Rachel was also very much in “game on” mode — she had a great time busting out some dynamic sports reporting techniques.

Chris Hayes, Washington editor of The Nation and TRMS Vocabulary Gnome, joined Rachel to bring up the vital point that there is no reason for Liz Cheney to be on television. None!

Steep Trouble

Rachel took another look at the woes of the nation’s Tea Party factions. As of airtime there were 38,957 of them, but it’s been a few hours since then.

Turns out that people who become dissatisfied enough to split off and form a third party tend to be the sort of people who split off and form new parties kind of a lot.

OK, in fairness, it isn’t entirely the core Tea Partiers’ fault.

Every time the teabaggers try to get a good anti-mainstream rally going, the Republicans run over and start throwing their arms around their shoulders and wearing jackets just like theirs and trying to get them to pose in photo booths together and announcing that they’re all just one big superteam, so why not stop running against each other in primaries and throw a couple of those orange pekoe dollars into the RNC coffers instead?

Ms. Information

As you may have heard, Proposition 8 rewrote the California state constitution to keep one segment of the population from getting married.

Since then an odd-couple team of lawyers, Ted Olson (conservative) and David Boies (liberal), have teamed up to fight Prop 8. And then, one hopes, crime.

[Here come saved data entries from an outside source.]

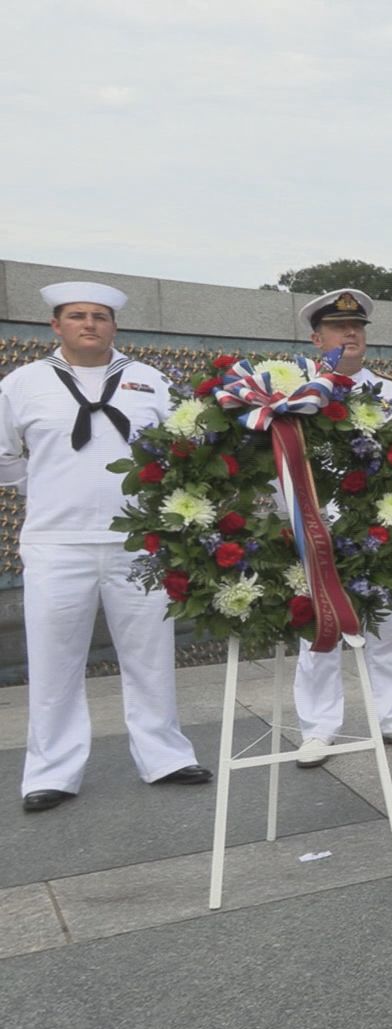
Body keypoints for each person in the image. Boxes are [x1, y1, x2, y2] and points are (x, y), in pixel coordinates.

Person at [0, 282, 208, 812]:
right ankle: (51, 772)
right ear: (55, 325)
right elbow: (4, 458)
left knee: (149, 655)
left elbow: (186, 447)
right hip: (56, 543)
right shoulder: (23, 383)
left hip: (138, 541)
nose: (89, 324)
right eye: (77, 316)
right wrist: (48, 486)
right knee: (53, 662)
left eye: (100, 316)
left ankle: (164, 755)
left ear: (114, 326)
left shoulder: (150, 380)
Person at [291, 289, 392, 766]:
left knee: (389, 627)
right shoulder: (295, 388)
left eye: (356, 327)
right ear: (317, 338)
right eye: (337, 327)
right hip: (319, 524)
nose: (350, 333)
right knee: (321, 629)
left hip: (379, 523)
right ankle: (318, 728)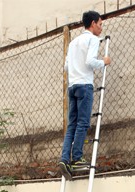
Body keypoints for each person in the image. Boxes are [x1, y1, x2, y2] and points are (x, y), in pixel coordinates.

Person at [58, 10, 111, 180]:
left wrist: (77, 70)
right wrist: (104, 62)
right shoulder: (92, 39)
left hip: (72, 86)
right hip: (84, 85)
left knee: (72, 125)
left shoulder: (73, 42)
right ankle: (77, 158)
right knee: (83, 123)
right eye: (100, 24)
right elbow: (90, 61)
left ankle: (64, 159)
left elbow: (66, 67)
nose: (101, 28)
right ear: (93, 23)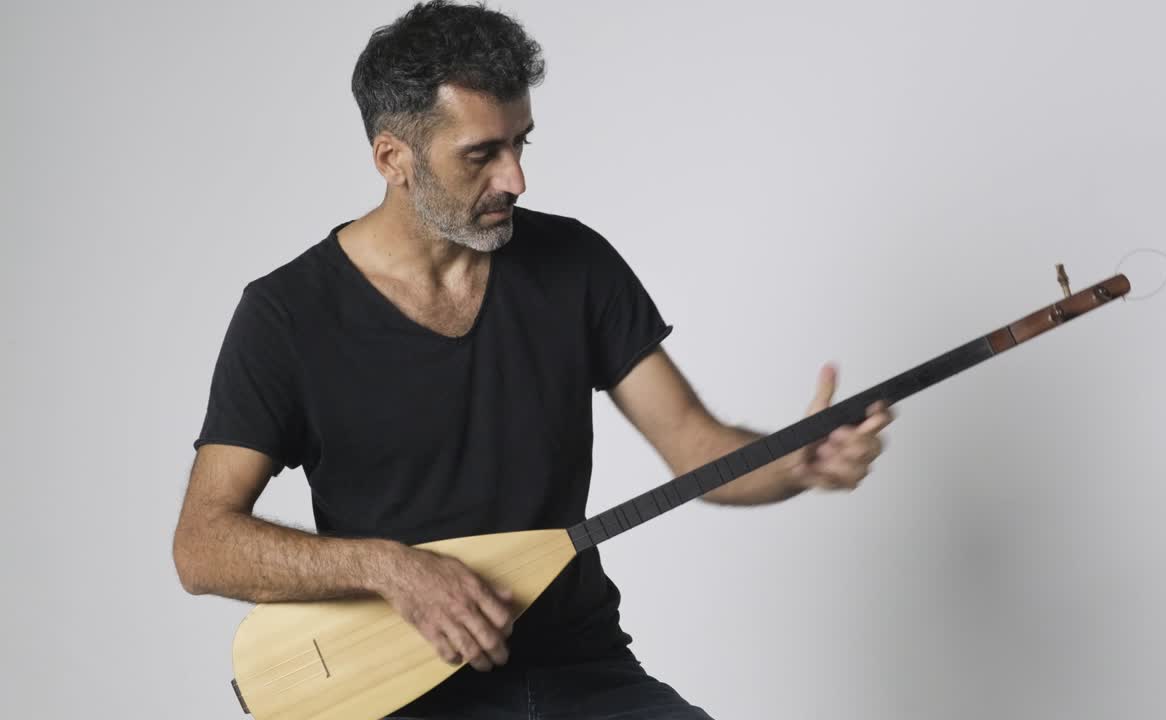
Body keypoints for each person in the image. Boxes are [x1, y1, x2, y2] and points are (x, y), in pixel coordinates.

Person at [172, 2, 894, 718]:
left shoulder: (573, 264)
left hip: (581, 670)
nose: (516, 178)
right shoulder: (287, 316)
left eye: (521, 143)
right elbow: (203, 547)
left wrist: (795, 462)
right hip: (397, 689)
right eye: (482, 153)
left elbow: (697, 450)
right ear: (395, 158)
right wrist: (391, 568)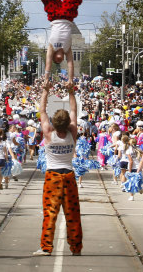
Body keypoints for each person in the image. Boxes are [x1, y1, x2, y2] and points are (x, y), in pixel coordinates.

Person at [21, 0, 107, 84]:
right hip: (67, 15)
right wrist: (71, 79)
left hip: (55, 15)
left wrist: (46, 79)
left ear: (55, 57)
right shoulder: (67, 49)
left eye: (58, 60)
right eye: (62, 60)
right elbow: (71, 64)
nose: (61, 60)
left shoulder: (51, 48)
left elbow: (48, 65)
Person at [33, 80, 82, 257]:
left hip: (52, 176)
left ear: (54, 122)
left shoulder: (48, 133)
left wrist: (45, 90)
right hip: (68, 175)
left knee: (50, 213)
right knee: (73, 214)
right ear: (68, 122)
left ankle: (46, 247)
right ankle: (76, 248)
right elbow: (75, 109)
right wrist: (71, 91)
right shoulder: (73, 133)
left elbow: (42, 110)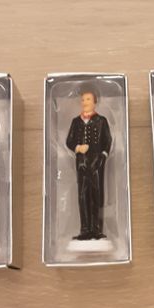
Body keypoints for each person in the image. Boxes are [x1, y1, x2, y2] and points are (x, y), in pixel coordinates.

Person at [66, 90, 112, 240]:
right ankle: (85, 229)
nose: (85, 102)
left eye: (88, 99)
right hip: (82, 163)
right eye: (83, 100)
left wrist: (103, 157)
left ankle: (97, 229)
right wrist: (78, 148)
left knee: (97, 194)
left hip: (96, 162)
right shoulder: (76, 121)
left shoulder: (101, 120)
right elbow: (69, 141)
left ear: (94, 102)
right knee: (83, 195)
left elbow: (107, 141)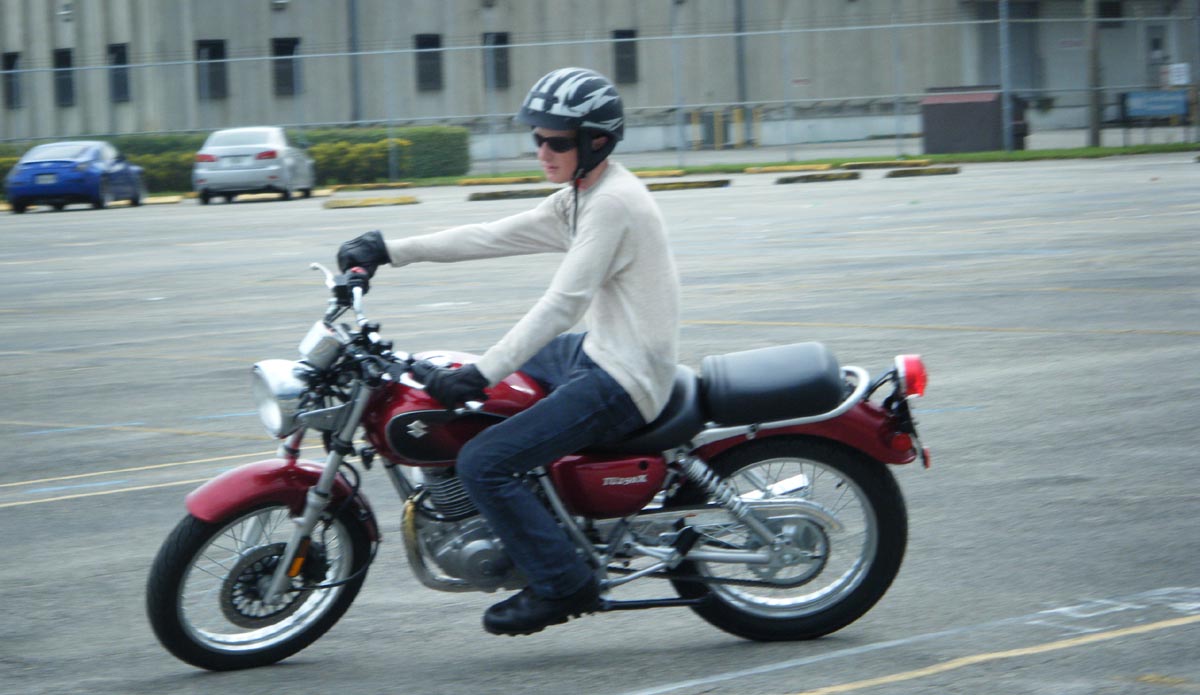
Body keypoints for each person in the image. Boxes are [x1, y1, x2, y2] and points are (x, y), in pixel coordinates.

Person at [336, 67, 680, 636]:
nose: (542, 151)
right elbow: (492, 235)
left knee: (485, 461)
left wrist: (481, 372)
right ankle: (541, 513)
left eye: (556, 142)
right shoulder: (581, 196)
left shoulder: (613, 204)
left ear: (596, 142)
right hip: (598, 350)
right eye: (537, 138)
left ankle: (562, 583)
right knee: (482, 397)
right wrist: (388, 250)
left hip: (626, 376)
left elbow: (562, 304)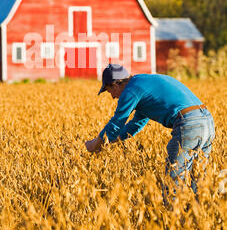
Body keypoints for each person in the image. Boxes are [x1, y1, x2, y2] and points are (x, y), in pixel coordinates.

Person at [85, 64, 215, 196]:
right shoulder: (142, 83)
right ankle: (202, 215)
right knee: (200, 183)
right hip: (207, 121)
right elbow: (136, 124)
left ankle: (174, 215)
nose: (112, 97)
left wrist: (95, 144)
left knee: (173, 183)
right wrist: (108, 142)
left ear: (115, 85)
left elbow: (117, 122)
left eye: (109, 91)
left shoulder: (131, 90)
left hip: (189, 124)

(While both lawyers deserve praise for taking on Prop 8, Olson gets special props from me for, in this era of Republican purges and purity tests, quietly proving that being a conservative doesn’t mean you have to be a raving bigoted loonsphincter. God, what a depressingly low bar.)

Rachel reported that the judge — a Republican appointee — had ruled that the trial could be recorded and broadcast on YouTube, but the defenders of Prop 8 filed an emergency appeal. The anti-gay marriage folks stopped the broadcast because they don’t want to be seen as hideous bigots.

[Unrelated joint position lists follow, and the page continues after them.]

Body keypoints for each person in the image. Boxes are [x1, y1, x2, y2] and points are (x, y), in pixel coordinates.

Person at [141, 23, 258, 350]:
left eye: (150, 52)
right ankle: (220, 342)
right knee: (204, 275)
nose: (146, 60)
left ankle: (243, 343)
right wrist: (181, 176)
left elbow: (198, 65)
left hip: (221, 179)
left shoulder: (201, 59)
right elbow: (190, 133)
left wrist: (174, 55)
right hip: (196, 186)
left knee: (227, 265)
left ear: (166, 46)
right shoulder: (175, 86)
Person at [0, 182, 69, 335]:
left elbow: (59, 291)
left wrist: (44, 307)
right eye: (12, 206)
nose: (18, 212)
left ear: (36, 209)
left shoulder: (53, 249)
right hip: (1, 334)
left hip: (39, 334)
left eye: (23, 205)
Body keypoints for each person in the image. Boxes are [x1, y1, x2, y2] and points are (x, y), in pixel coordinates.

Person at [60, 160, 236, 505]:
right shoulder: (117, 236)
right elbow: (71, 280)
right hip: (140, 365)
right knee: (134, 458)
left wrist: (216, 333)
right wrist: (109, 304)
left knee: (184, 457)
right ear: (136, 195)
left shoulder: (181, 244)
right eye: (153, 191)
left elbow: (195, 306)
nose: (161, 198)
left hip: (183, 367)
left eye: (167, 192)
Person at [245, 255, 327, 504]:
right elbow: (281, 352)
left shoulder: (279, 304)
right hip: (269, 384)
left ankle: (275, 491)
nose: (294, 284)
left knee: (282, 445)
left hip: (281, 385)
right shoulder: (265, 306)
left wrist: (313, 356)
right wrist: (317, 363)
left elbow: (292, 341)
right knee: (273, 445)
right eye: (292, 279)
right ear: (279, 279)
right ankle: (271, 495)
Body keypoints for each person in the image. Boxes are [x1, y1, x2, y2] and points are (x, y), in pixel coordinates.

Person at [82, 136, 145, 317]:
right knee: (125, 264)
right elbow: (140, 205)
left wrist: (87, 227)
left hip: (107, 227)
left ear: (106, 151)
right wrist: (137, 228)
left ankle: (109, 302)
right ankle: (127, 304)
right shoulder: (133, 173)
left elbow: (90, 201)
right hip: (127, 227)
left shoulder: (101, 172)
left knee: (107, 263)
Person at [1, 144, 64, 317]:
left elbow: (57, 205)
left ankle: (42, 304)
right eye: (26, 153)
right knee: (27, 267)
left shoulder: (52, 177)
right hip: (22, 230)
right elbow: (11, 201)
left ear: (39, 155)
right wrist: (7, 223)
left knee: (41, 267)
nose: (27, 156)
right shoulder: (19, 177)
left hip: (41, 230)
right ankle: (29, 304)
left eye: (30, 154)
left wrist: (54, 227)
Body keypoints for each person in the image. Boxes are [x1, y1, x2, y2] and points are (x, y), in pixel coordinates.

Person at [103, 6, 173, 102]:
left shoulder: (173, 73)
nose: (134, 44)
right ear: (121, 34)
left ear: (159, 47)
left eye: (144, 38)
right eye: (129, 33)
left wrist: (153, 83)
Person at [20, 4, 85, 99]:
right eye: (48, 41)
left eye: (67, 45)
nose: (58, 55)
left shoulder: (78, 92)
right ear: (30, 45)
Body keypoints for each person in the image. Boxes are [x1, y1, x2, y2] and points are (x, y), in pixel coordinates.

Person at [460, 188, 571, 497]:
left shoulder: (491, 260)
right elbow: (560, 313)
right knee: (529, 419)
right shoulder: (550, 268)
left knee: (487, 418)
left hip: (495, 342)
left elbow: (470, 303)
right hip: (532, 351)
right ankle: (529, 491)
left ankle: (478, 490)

I wonder if they took down their mirrors too.

Rachel also filled us in on the latest dirt on the Li’lest Fox News contributor. According to the sleazebag political gossip book Game Change, Sarah Palin wasn’t clear on the whole North Korea/South Korea thing when she first joined the McCain campaign.

I’m sure Palin eventually got it straight. Though that may explain why she advocated sanctioning the “brutal Communist regime” of North Dakota.

Chapman’s Friend

Rachel glowed with wonky joy as she announced that the Nixon library has released 280,000 pages of new documents.

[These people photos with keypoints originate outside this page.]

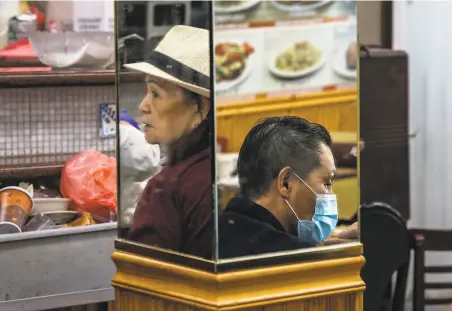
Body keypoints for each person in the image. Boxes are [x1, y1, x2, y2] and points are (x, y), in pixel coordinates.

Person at [125, 25, 213, 259]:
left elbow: (144, 281)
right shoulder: (246, 167)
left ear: (200, 108)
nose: (143, 105)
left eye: (156, 94)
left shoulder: (168, 189)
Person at [218, 116, 358, 259]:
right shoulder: (293, 261)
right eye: (326, 183)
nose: (331, 194)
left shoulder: (218, 229)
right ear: (286, 183)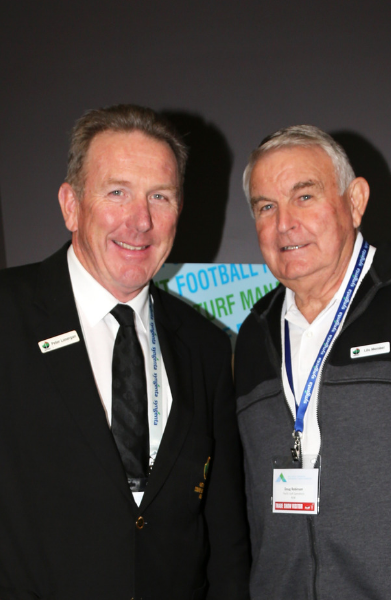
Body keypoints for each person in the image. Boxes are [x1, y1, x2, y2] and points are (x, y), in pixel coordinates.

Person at [0, 104, 250, 600]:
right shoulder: (8, 315)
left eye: (160, 196)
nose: (140, 221)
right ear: (71, 205)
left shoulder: (205, 346)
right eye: (117, 192)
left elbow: (224, 535)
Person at [235, 124, 391, 599]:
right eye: (266, 207)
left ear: (355, 201)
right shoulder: (253, 334)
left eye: (304, 196)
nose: (284, 223)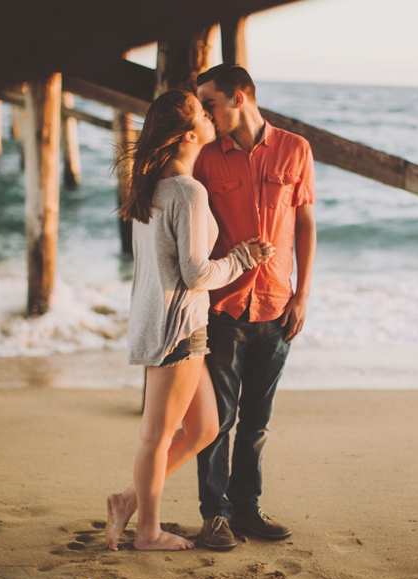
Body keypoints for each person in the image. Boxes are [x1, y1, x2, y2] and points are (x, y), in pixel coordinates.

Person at [105, 88, 275, 552]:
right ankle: (146, 532)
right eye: (202, 113)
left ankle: (127, 501)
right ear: (187, 133)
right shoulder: (187, 190)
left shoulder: (156, 186)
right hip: (177, 325)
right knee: (156, 436)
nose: (209, 118)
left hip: (164, 322)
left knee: (202, 428)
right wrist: (243, 257)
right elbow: (196, 273)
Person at [193, 64, 317, 551]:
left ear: (239, 97)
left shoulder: (295, 149)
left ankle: (247, 509)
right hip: (223, 309)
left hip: (277, 308)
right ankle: (214, 516)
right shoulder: (205, 158)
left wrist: (303, 294)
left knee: (257, 422)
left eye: (210, 103)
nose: (205, 113)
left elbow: (305, 224)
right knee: (217, 420)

Most people think of Richard Nixon as creepy, paranoid, and ruthless, but these new documents show… Um… Well, maybe more of a gradual swing into paranoia and creepitude than you thought.

Rachel welcomed former Nixon legal counsel John Dean to talk about “Chapman’s friend,” the code name for undercover fake reporters that Nixon used to track his political opponents, scoop up gossip, and ask awkward questions.

Essentially it was a reverse Jeff Gannon maneuver, but with less hooking.

Which, in a strange way, is a relief. I’ve always been annoyed that Karl Rove got away with being mean and underhanded. It’s easier now that I know he wasn’t original.